The kingdom’s economy is expected return to growth in 2024, with GDP growth accelerating to 4.1%, according to a report (pdf) by Riyad Capital out yesterday. It sees bustling non-oil activity offsetting the impact of the kingdom’s voluntary oil production cuts.
But, but, but… The non-oil private sector continues its red-hot growth streak, remaining fully in the black.
What’s on Riyad Capital’s mind: The kingdom’s economy grew at a 4.5% clip in Q3 2023 based on flash estimates after advancing just 1.2% y-o-y in Q2, the report said, expecting GDP growth to consolidate this year. It sees non-oil activities to continue accelerating next year — and notes that non-oil economic activity grew a healthy 3.9% in the quarter ending September 2023.
The non-oil economy will be the primary driver of economic growth in 2024, helping the total economy expand by as much as 3.6% next year. That’s clutch given the prospect of further oil production cuts coming as soon as tomorrow.
And that squares nicely with what businesses are reporting: The Riyad Bank Saudi purchasing managers’ index (PMI) rose for the second consecutive month to 58.4 in October, up from 57.2 in September on the back of new business orders, leading to a nine-year high in employment growth. It was the highest reading since June of this year.
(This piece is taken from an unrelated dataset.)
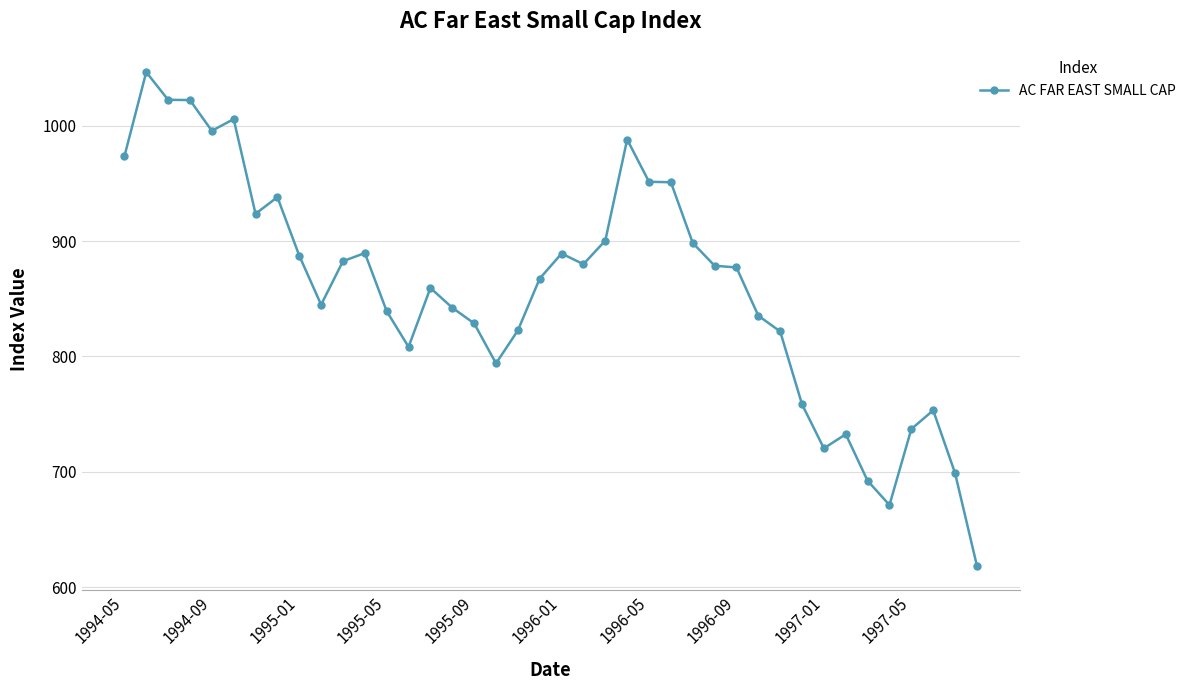

What is the value of the 37th point from the left?

737.0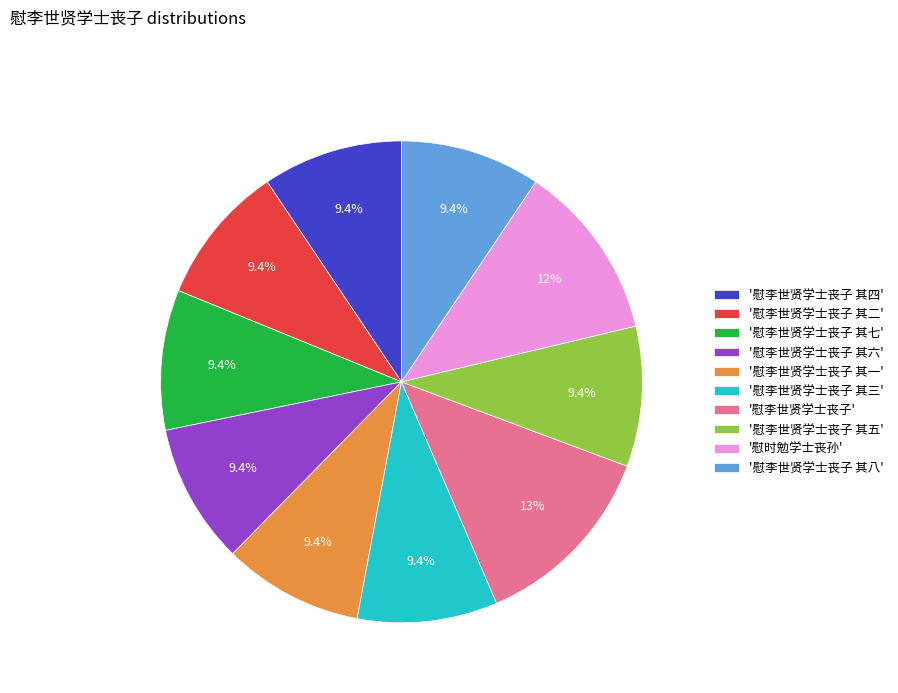

What is the largest slice in the pie chart?

'慰李世贤学士丧子'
REMEMBER- The economy as a whole is set to shrink for the first time on an annual basis since covid, dragged down by lower oil output. GDP looks on track to contract 0.5% y-o-y this calendar year compared to 8.7% growth in 2022, according to a report (pdf) by the World Bank earlier this month. The forecasts come on the back of voluntary oil cuts of 1 mn bpd from July until the end of the year.
Q3 saw the steepest decline: The third quarter saw the sharpest contraction since 2020 as the economy contracted 4.5% y-o-y, down from 8.6% growth in the previous year on the back of a 17.3% decline in oil activities, according to recent figures from the General Authority for Statistics (pdf).